• **Text**:
----------------------------------------

In the example of FIG. 3, the transmission processing units 122 transmit spikes from each of the neuron model units 121 in the layer 111 to each of the neuron model units 121 in the layer 112, from each of the neuron model units 121 in the layer 112 to each of the neuron model units 121 in the layer 113, and from each of the neuron model units 121 in the layer 113 to each of the neuron model units 121 in the layer 114.

FIG. 4 is a diagram showing a configuration example when the neural network device 100 is configured as a recurrent neural network.

In the example of FIG. 4, like the case of FIG. 3, the neuron model units 121 are configured as spiking neurons and simulate the signal integration and spike generation that occurs in a cell body. Like the case of FIG. 3, the transmission processing units 122 simulate the signal transmission by the axon and synapse. The transmission processing units 122 are arranged such that two neuron model units 121 are connected, and transmit spikes from the neuron model unit 121 on the output side to the neuron model unit 121 on the input side.

The structure of the neural network device 100 in the example of FIG. 4 differs from the case of FIG. 3 in that the neuron model units 121 do not need to be arranged in a hierarchical structure. Furthermore, the structure of the neural network device 100 in the example of FIG. 4 differs from the case of FIG. 3 in that at least one of the signal transmission pathways formed by the transmission processing units 122 returns back to the neuron model unit 121 itself, which is the signal output source. The transmission pathway may directly return from the neuron model unit 121 serving as the signal output source back to the neuron model unit 121 itself, which is the signal output source. Alternatively, the transmission pathway may indirectly return from the neuron model unit 121 serving as the signal output source back to the neuron model unit 121 itself, which is the signal output source, via another neuron model unit 121. It is possible for both directly returning transmission pathways and indirectly returning transmission pathways to exist.

(Regarding Loss Function of Neural Network Device According to Example Embodiment)

In the present example embodiment, in a classification problem, the loss function L computed by the cost function computing unit 200 during supervised learning of the multi-layer spiking neural network may be defined using the firing times (firing timings) t^(M)_iof the output layer neurons, which is neuron model units 121, as in equation (7).

$\begin{matrix} [Equation 7] \\ L = - \sum_{m} κ_{m} \ln (S_{m}), S_{m} = \frac{\exp (- a t_{m}^{(M)})}{\sum_{i} \exp (- a t_{i}^{(M)})} & (7) \end{matrix}$

As mentioned above, K. represents teacher label data, in which 1 is output for the correct label, and 0 is output otherwise. In represents the natural logarithm. S. represents a Softmax function.

a is a positive constant. t^(M)_irepresents the firing time of the ith neuron model unit 121 in the Mth layer (output layer). In a similar manner to i, m is used as an index to identify the neuron model units 121 (the m in each of “Σ_m” and “κ_m” in the equation on the left side, “S_m” in the equations on the left and right sides, and “t^(M)_m” in the equation on the right side).

In equation (7), the Softmax function is defined at the time of the output spike. Therefore, it is defined as a Softmax function in the t region (time region).

----------------------------------------

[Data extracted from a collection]
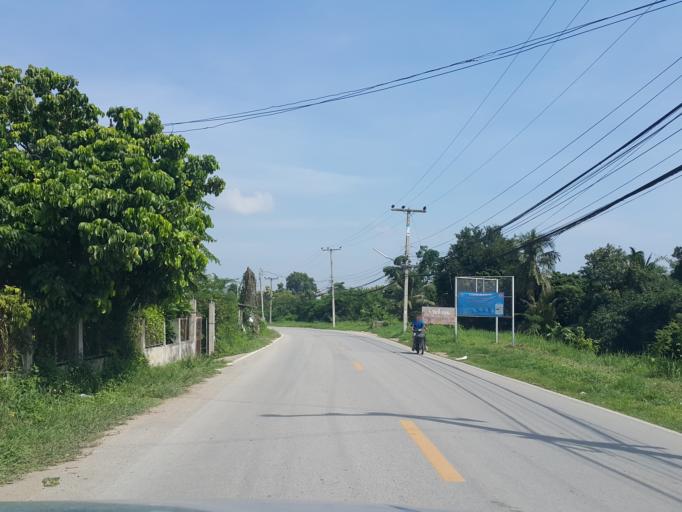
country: TH
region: Chiang Mai
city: Saraphi
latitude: 18.6877
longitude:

----------------------------------------

• **Exercises to complete**:
1. Translate this sentence from the neural network device text into Spanish: "FIG. 4 is a diagram showing a configuration example when the neural network device 100 is configured as a recurrent neural network."
2. According to the neural network device text, why is the Softmax function in equation (7) described as a Softmax function in the t region?
3. Carry on the neural network device text from its last sentence.

• **Exercise responses**:
1. La FIG. 4 es un diagrama que muestra un ejemplo de configuración cuando el dispositivo de red neuronal 100 está configurado como una red neuronal recurrente.

2. In equation (7), the Softmax function is defined at the time of the output spike, using the firing times of the output layer neuron model units. For that reason, it is a Softmax function in the t region, or time region.

3.
In comparison to a Softmax function in the z region (see equation (6)), a Softmax function in the t region (see equation (7)) requires a relatively simple calculation in that it is not necessary to apply an exponential function twice. In this respect, by using the log-likelihood of the Softmax function in the t region for the loss function, the calculation load is relatively light and further, the learning time is relatively short. Because the exponential function is applied to each output layer neuron, the effect of using the Softmax function in the t region is particularly large when the number of output layer neurons is large.

The loss function L in FIG. 7 is also applicable when the neural network device 100 is configured as a recurrent neural network. In this case, the neuron model units 121 that output signals to the outside of the neural network are treated as output layer neurons.

(Effects of Learning According to Example Embodiment)

In a classification problem, the use of a loss function that uses the negative log-likelihood of the Softmax function causes the learning of the neural network system 1 to converge with a small number of epochs. Therefore, the learning becomes faster.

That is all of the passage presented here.